_THE TASK_
Write out exactly the lines that run from the one containing "Vivre à Münich" to the end of the entries below, with both end lines included.

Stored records
== Segment start ==
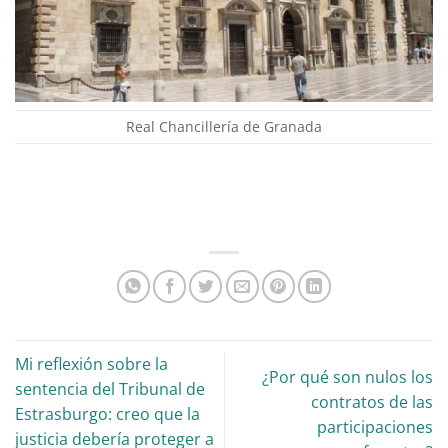
Real Chancillería de Granada
Mi reflexión sobre la
¿Por qué son nulos los
sentencia del Tribunal de
contratos de las
Estrasburgo: creo que la
participaciones
justicia debería proteger a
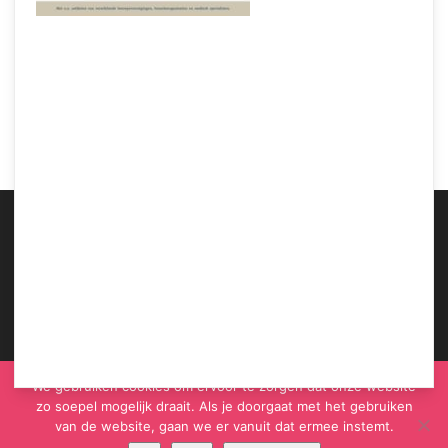
Samen Zwanger – Echtpaar uit India eist een kleinkind, of anders een flinke
schadevergoeding
ABOUT US
We gebruiken cookies om ervoor te zorgen dat onze website
zo soepel mogelijk draait. Als je doorgaat met het gebruiken
van de website, gaan we er vanuit dat ermee instemt.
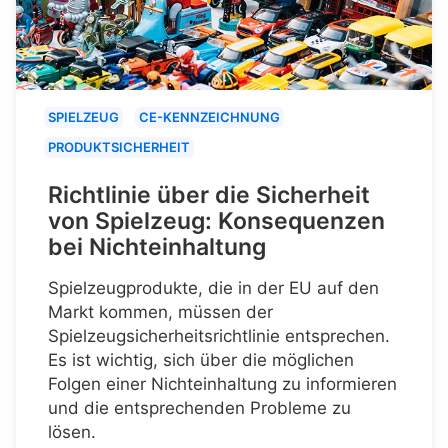
SPIELZEUG
CE-KENNZEICHNUNG
PRODUKTSICHERHEIT
Richtlinie über die Sicherheit
von Spielzeug: Konsequenzen
bei Nichteinhaltung
Spielzeugprodukte, die in der EU auf den
Markt kommen, müssen der
Spielzeugsicherheitsrichtlinie entsprechen.
Es ist wichtig, sich über die möglichen
Folgen einer Nichteinhaltung zu informieren
und die entsprechenden Probleme zu
lösen.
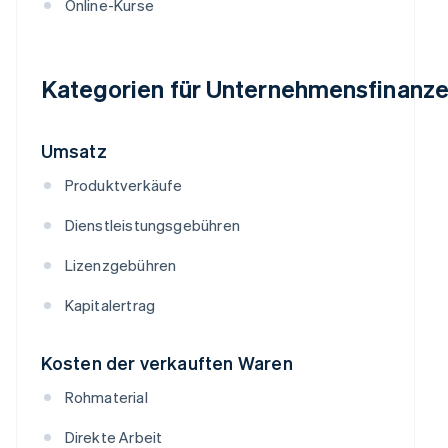
Online-Kurse
Kategorien für Unternehmensfinanz
Umsatz
Produktverkäufe
Dienstleistungsgebühren
Lizenzgebühren
Kapitalertrag
Kosten der verkauften Waren
Rohmaterial
Direkte Arbeit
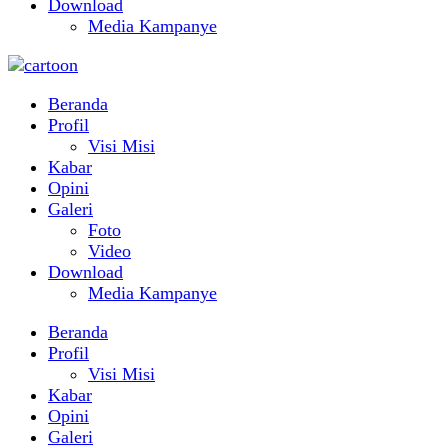
Download
Media Kampanye
Beranda
Profil
Visi Misi
Kabar
Opini
Galeri
Foto
Video
Download
Media Kampanye
Beranda
Profil
Visi Misi
Kabar
Opini
Galeri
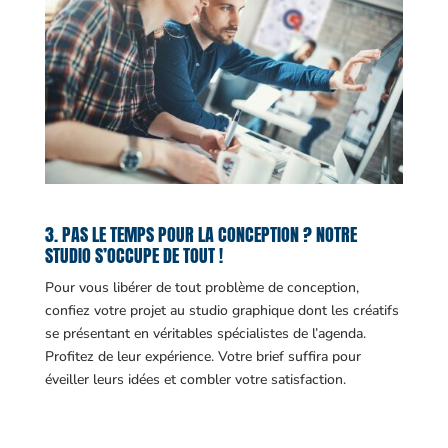
3. PAS LE TEMPS POUR LA CONCEPTION ? NOTRE
STUDIO S’OCCUPE DE TOUT !
Pour vous libérer de tout problème de conception,
confiez votre projet au studio graphique dont les créatifs
se présentant en véritables spécialistes de l’agenda.
Profitez de leur expérience. Votre brief suffira pour
éveiller leurs idées et combler votre satisfaction.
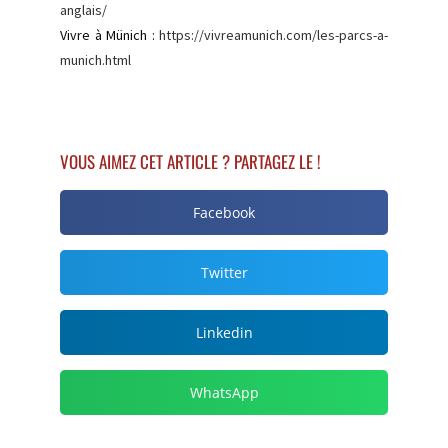
anglais/
Vivre à Münich :
https://vivreamunich.com/les-parcs-a-
munich.html
VOUS AIMEZ CET ARTICLE ? PARTAGEZ LE !
Facebook
Twitter
Linkedin
WhatsApp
== Segment end ==
_SOLUTION TO THIS PROBLEM_
Vivre à Münich :
https://vivreamunich.com/les-parcs-a-
munich.html
VOUS AIMEZ CET ARTICLE ? PARTAGEZ LE !
Facebook
Twitter
Linkedin
WhatsApp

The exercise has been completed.